All data science project rely on one thing – acquisition of good data. Thankfully, historical ticker data is easily obtained from Yahoo! Finance via the pandas-datareader package. A few lines of code later we can obtain historical data for any publicly traded stock.

Ford Historical Prices Ford Historical Prices

We focus on the Adj Close price, which stands for Adjusted Close as this is the closing price per share after adjusting for a corporate action such as a stock split.

Moving Average Trading

We first look into a very simple model of trading that, intuitively, says buy when we think the stock price is going to increase and sell when we think it is going to decrease.

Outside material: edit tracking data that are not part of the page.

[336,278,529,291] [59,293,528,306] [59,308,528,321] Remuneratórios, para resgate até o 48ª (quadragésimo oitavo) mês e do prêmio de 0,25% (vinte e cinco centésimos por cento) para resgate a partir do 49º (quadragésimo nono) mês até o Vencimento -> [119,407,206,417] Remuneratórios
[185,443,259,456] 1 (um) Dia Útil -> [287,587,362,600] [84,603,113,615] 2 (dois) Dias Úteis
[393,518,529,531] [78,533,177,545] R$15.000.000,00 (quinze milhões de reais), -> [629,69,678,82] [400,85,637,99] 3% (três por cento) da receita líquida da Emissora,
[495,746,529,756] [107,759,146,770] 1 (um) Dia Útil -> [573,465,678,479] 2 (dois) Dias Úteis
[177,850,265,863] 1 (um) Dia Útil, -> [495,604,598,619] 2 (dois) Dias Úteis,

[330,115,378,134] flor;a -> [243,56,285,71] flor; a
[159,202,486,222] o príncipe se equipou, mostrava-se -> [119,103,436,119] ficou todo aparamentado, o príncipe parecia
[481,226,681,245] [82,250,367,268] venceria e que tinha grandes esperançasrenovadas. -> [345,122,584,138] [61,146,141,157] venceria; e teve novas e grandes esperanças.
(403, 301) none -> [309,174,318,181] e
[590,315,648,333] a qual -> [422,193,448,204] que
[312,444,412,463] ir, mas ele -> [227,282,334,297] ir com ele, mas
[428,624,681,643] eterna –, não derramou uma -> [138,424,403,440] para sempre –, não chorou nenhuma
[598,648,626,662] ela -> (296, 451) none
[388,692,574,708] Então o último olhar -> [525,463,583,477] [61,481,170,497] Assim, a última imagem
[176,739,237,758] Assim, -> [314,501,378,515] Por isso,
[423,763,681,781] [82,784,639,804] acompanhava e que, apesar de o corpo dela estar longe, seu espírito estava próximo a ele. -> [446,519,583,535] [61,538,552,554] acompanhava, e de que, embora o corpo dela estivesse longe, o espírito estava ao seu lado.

This is achieved by finding a crossover point – a point at which we have an indication that a significant change in price is likely to occur. We make use of a \(N\) day Moving Average where each term is weighted equally, defined as:

\[\begin{align} MA=\frac{1}{N}\sum_{n=1}^{n=N} x_n \end{align}\]

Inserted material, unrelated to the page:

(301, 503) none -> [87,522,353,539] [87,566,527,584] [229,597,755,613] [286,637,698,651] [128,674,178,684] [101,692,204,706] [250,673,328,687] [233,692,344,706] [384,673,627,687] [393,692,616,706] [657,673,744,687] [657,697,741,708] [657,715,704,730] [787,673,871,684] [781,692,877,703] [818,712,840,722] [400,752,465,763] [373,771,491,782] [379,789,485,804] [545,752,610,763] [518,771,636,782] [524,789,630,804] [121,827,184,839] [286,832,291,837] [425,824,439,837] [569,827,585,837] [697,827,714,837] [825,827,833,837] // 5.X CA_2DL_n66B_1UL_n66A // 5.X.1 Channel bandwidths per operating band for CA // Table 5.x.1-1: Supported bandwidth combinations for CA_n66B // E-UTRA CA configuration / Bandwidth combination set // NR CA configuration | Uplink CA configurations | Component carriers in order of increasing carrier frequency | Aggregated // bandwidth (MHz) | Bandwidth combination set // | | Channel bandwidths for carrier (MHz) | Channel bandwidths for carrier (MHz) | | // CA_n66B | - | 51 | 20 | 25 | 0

We also consider an Exponential Moving Average more recent terms are weighted more than older ones:

\[\begin{align} EMA= x_N + (1-\alpha) x_{N-1} + (1-\alpha)^2 x_{N-2} + ... + (1-\alpha)^N x_0 \end{align}\]

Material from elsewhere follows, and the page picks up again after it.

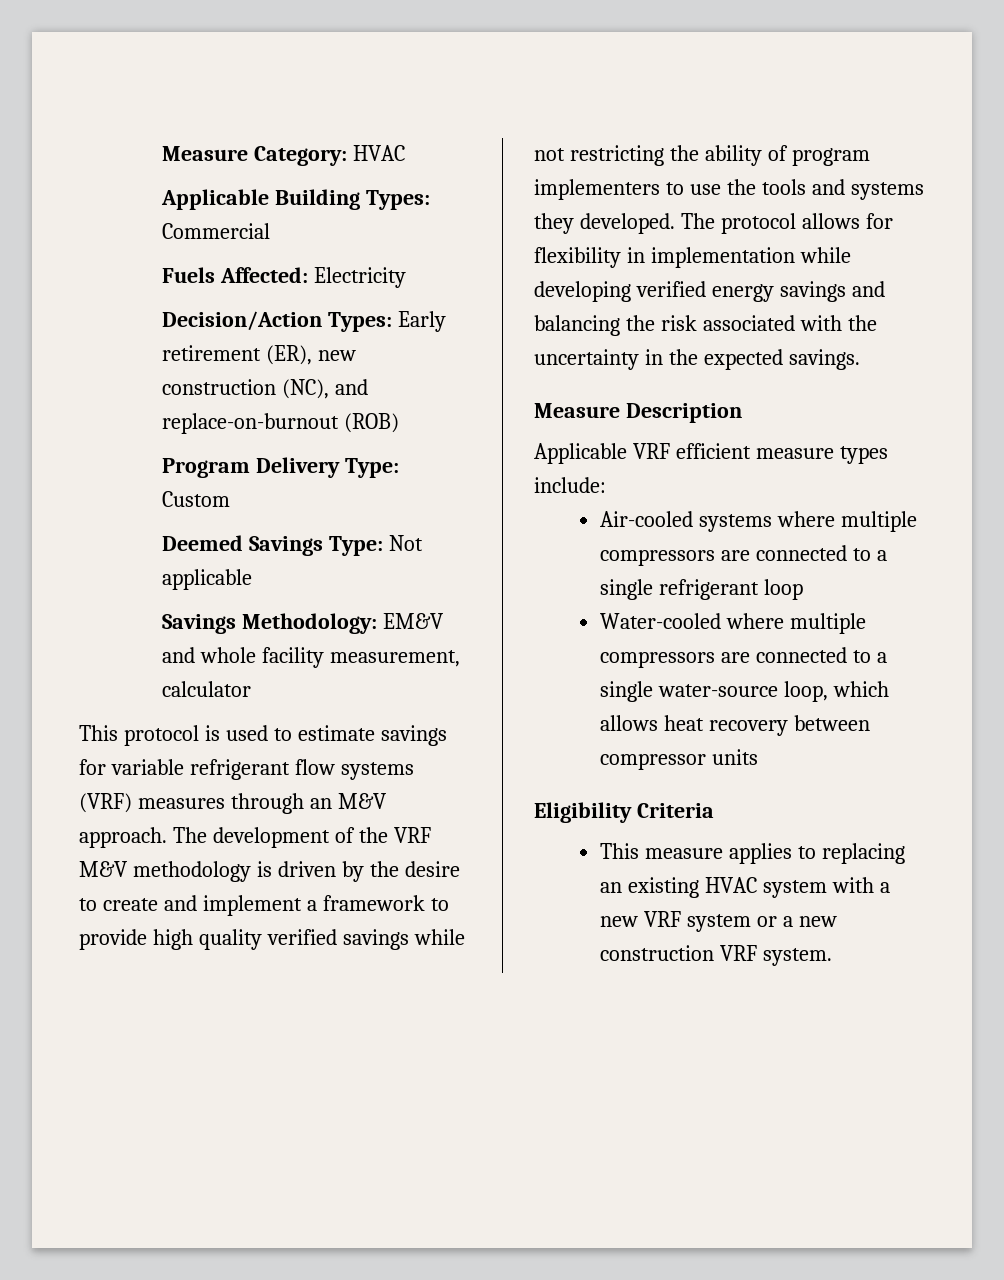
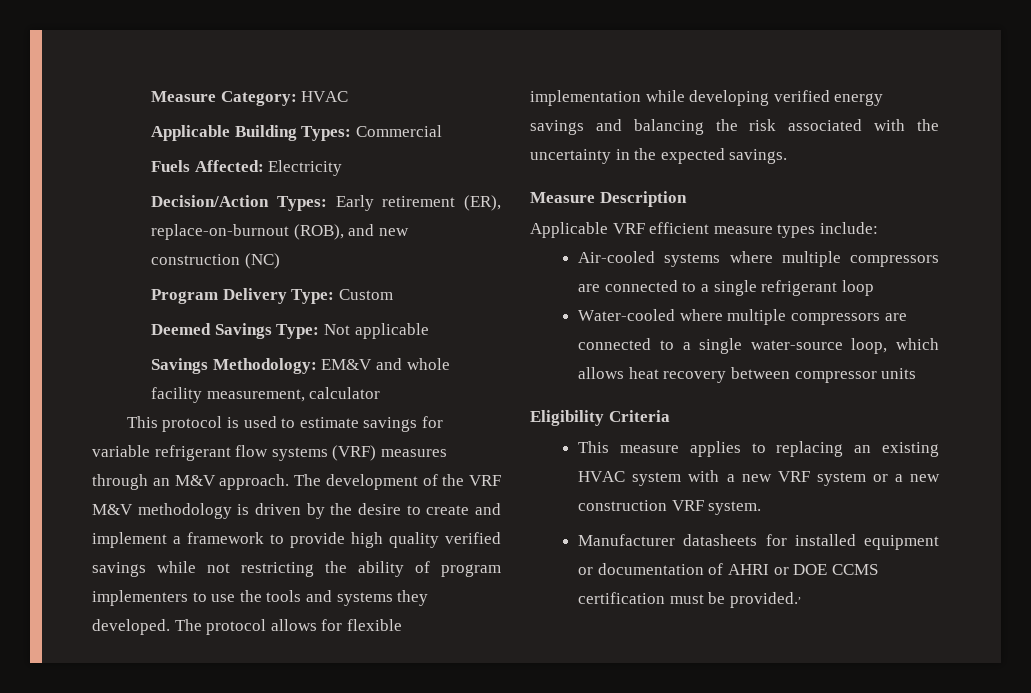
[318,350,357,361] [162,379,369,399] [162,413,400,434] new construction (NC), and replace-on-burnout (ROB) -> [151,224,409,240] [151,253,280,269] replace-on-burnout (ROB), and new construction (NC)
[534,247,645,268] flexibility in -> [346,619,402,631] flexible
(832, 957) none -> [578,534,939,550] [578,563,878,575] [578,592,802,608] // Manufacturer datasheets for installed equipment or documentation of AHRI or DOE CCMS certification must be provided.,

where \(\alpha\) is a discounting term. A higher \(\alpha\) means older terms carry less weight and so the average relies more on recent values.

A moving average can be calculated for \(N\) past periods. Plotted below are the moving averages for Ford Adjusted Close prices, plotted alongside the true price.

Ford Moving Average Price Visualisation Ford Moving Average Prices Visualisation

When computing the moving average over a large window of time, 150 days, we see that the moving average does not closely mirror the true price at all – it is too smoothed. Thus it is important to choose an appropriate window length when using the moving average.

We now introduce the Moving Average (MA) trading strategy. With the MA strategy we compute two moving averages for the same stock, each of different lengths. When the short window MA price drops below the long window MA, we sell shares in the stock and vice versa when the short window MA rises above the long window MA. We implement this strategy with both a simple MA as well as an exponential MA and compare both against a more Buffet-ian strategy of buying and holding.

Without further ado, let’s see how well this strategy performs. Initially, choosing a short window of 25 days and a long window of 100 days we attempt this strategy using both types of MA for the stock IBM, between 2015 and December 2019 (to avoid COVID-19 effects).

IBM MA Strategy IBM MA Strategy

IBM Exponential MA Strategy IBM Exponential MA Strategy

In the spirit of exploration, we also consider a different version of the MA trading strategy, a moving Median Average (MdA) where rather than computing the mean of a set of terms, we instead use the median value. Why a median? As a median is the central value in a sorted sequence, then it is more robust against outliers and as a result, smoothing with a moving median should yield a curve with fewer sharp spikes.

IBM MdA Strategy IBM MdA Strategy

The next question is, just how successful are these strategies? We summarise our strategies’ performance over the 4.92 years used for backtesting, below:

Strategy % Improvement over Buy and Hold Absolute Return ($) Number of Trades
Moving Average -762.54 -24.97 16
Moving Median -578.17 -18.02 16
Exponential Moving Average -1019.94 -34.67 20
Buy and Hold NA 3.77 1

The results paint a grim picture. A Moving Median/Average strategy underperforms compared to a buy and hold strategy and suggests that a strategy that involves buying when a stock looks like it is about to move up and selling before it looks to be moving down significantly isn’t profitable. Clearly more there is more to making money from the stock market.